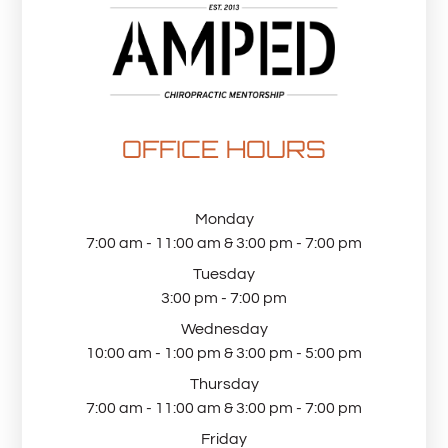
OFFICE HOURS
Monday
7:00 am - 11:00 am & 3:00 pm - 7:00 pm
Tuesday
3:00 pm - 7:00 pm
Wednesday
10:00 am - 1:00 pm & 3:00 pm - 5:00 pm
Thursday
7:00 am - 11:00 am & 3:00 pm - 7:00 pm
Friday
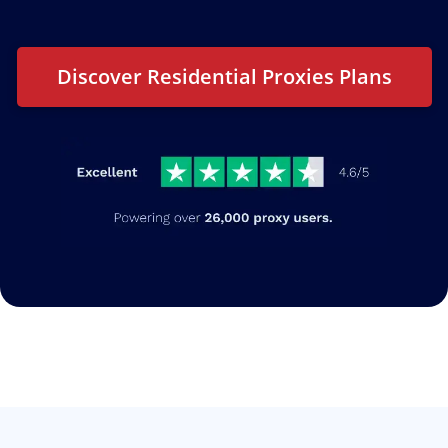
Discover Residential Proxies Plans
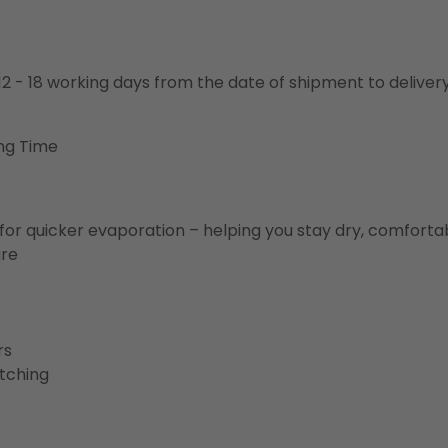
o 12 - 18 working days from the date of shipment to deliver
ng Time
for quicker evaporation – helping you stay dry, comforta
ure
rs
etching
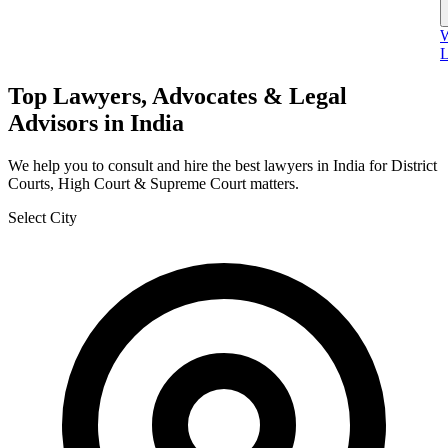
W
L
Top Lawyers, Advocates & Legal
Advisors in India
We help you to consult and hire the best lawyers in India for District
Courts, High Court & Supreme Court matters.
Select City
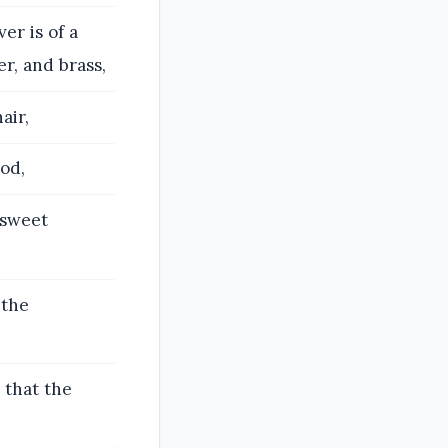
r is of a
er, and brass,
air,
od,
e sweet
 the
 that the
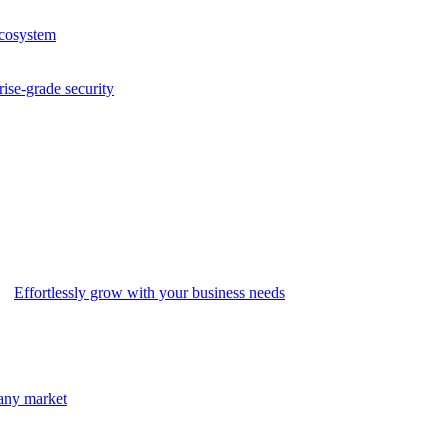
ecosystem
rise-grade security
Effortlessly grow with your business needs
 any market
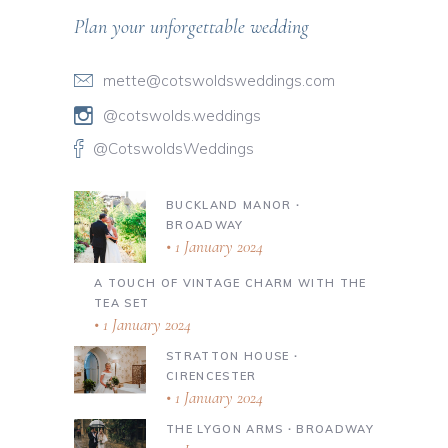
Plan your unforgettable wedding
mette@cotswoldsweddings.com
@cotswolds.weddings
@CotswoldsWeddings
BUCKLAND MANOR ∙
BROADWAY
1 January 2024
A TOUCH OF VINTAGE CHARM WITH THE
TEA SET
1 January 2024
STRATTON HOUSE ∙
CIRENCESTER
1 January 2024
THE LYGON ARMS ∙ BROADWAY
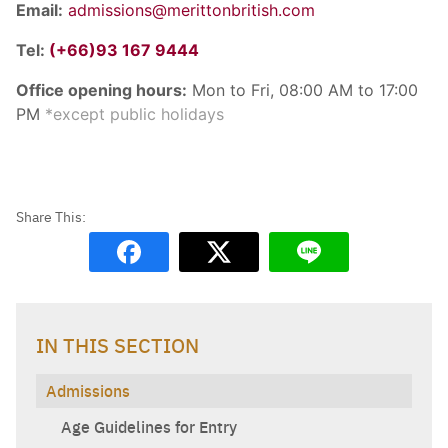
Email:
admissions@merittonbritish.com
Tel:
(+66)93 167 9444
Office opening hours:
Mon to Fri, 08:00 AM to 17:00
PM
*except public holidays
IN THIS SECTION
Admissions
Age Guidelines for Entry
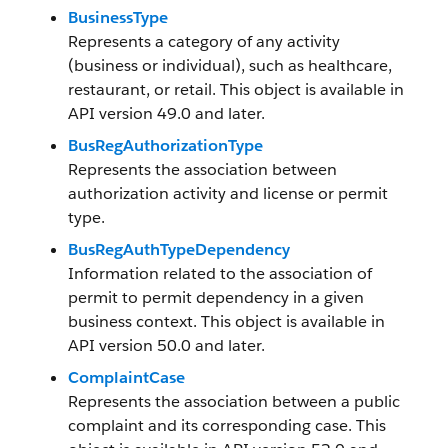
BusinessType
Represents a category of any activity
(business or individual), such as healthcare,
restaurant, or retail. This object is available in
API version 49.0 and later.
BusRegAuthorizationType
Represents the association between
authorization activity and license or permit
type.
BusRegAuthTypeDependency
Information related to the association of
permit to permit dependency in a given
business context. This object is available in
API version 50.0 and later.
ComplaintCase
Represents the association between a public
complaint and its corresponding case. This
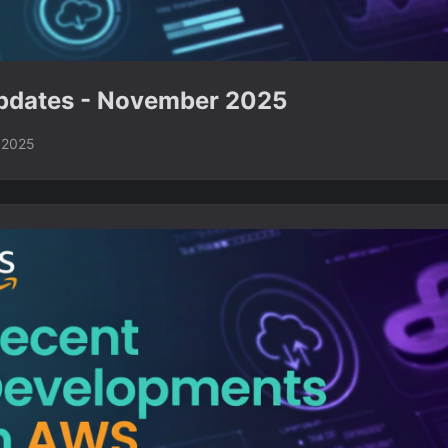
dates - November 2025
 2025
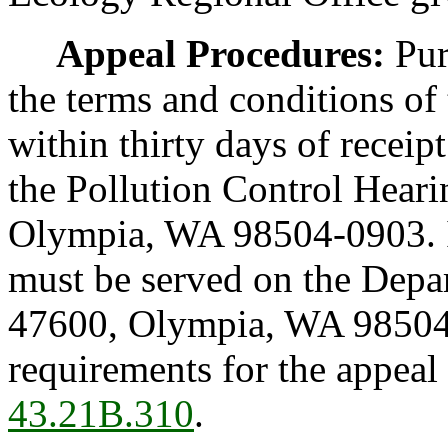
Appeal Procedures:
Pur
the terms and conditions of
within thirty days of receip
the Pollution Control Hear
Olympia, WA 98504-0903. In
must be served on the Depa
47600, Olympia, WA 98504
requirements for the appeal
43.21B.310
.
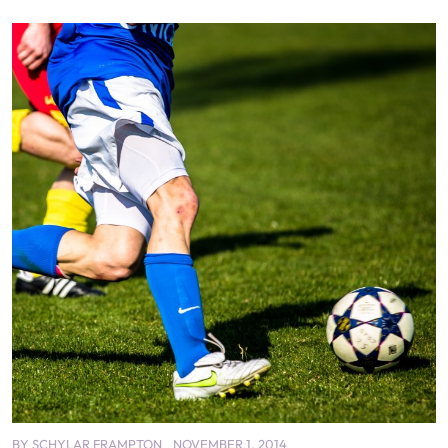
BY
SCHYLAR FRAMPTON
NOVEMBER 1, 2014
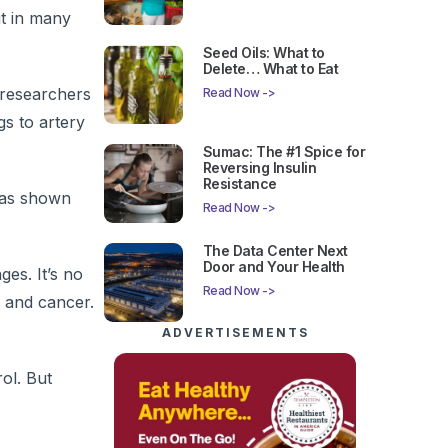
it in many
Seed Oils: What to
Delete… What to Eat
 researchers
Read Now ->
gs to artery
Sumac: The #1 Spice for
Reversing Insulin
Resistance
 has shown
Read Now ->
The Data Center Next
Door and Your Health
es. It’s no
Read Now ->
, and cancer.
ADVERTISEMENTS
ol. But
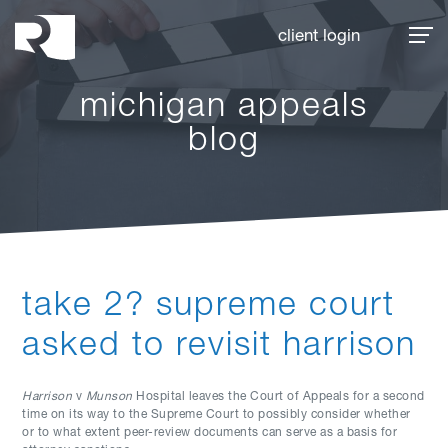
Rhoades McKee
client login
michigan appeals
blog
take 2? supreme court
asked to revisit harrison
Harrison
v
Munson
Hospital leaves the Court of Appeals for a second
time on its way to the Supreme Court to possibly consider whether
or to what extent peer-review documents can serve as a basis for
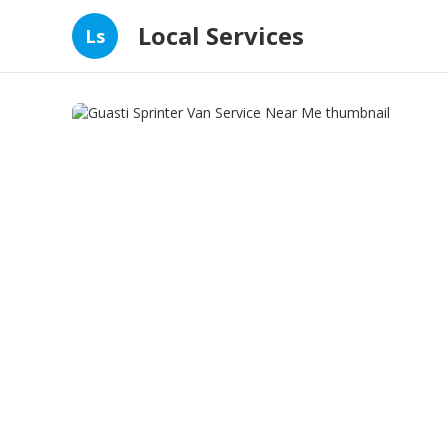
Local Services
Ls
————
• Problem details
Give every line of text in the records above as a numbered list, leaving out blank lines and the pictures.

• Solution to this task
1. OFFICE HOURS
2. Monday
3. 7:00 am - 11:00 am & 3:00 pm - 7:00 pm
4. Tuesday
5. 3:00 pm - 7:00 pm
6. Wednesday
7. 10:00 am - 1:00 pm & 3:00 pm - 5:00 pm
8. Thursday
9. 7:00 am - 11:00 am & 3:00 pm - 7:00 pm
10. Friday
11. Discover Residential Proxies Plans
12. o 12 - 18 working days from the date of shipment to deliver
13. ng Time
14. for quicker evaporation – helping you stay dry, comforta
15. ure
16. rs
17. etching
18. W
19. L
20. Top Lawyers, Advocates & Legal
21. Advisors in India
22. We help you to consult and hire the best lawyers in India for District
23. Courts, High Court & Supreme Court matters.
24. Select City
25. r is of a
26. er, and brass,
27. air,
28. od,
29. e sweet
30.  the
31.  that the
32. ecosystem
33. rise-grade security
34. Effortlessly grow with your business needs
35.  any market
36. Plan your unforgettable wedding
37. mette@cotswoldsweddings.com
38. @cotswolds.weddings
39. @CotswoldsWeddings
40. BUCKLAND MANOR ∙
41. BROADWAY
42. 1 January 2024
43. A TOUCH OF VINTAGE CHARM WITH THE
44. TEA SET
45. 1 January 2024
46. STRATTON HOUSE ∙
47. CIRENCESTER
48. 1 January 2024
49. THE LYGON ARMS ∙ BROADWAY
50. Email:
51. admissions@merittonbritish.com
52. Tel:
53. (+66)93 167 9444
54. Office opening hours:
55. Mon to Fri, 08:00 AM to 17:00
56. PM
57. *except public holidays
58. IN THIS SECTION
59. Admissions
60. Age Guidelines for Entry
61. BusinessType
62. Represents a category of any activity
63. (business or individual), such as healthcare,
64. restaurant, or retail. This object is available in
65. API version 49.0 and later.
66. BusRegAuthorizationType
67. Represents the association between
68. authorization activity and license or permit
69. type.
70. BusRegAuthTypeDependency
71. Information related to the association of
72. permit to permit dependency in a given
73. business context. This object is available in
74. API version 50.0 and later.
75. ComplaintCase
76. Represents the association between a public
77. complaint and its corresponding case. This
78. dates - November 2025
79.  2025
80. Appeal Procedures:
81. Pur
82. the terms and conditions of
83. within thirty days of receip
84. the Pollution Control Hear
85. Olympia, WA 98504-0903. In
86. must be served on the Depa
87. 47600, Olympia, WA 98504
88. requirements for the appeal
89. 43.21B.310
90. .
91. BY
92. SCHYLAR FRAMPTON
93. NOVEMBER 1, 2014
94. it in many
95. Seed Oils: What to
96. Delete… What to Eat
97.  researchers
98. Read Now ->
99. gs to artery
100. Sumac: The #1 Spice for
101. Reversing Insulin
102. Resistance
103.  has shown
104. Read Now ->
105. The Data Center Next
106. Door and Your Health
107. es. It’s no
108. Read Now ->
109. , and cancer.
110. ADVERTISEMENTS
111. ol. But
112. Rhoades McKee
113. client login
114. michigan appeals
115. blog
116. take 2? supreme court
117. asked to revisit harrison
118. Harrison
119. v
120. Munson
121. Hospital leaves the Court of Appeals for a second
122. time on its way to the Supreme Court to possibly consider whether
123. or to what extent peer-review documents can serve as a basis for
124. Local Services
125. Ls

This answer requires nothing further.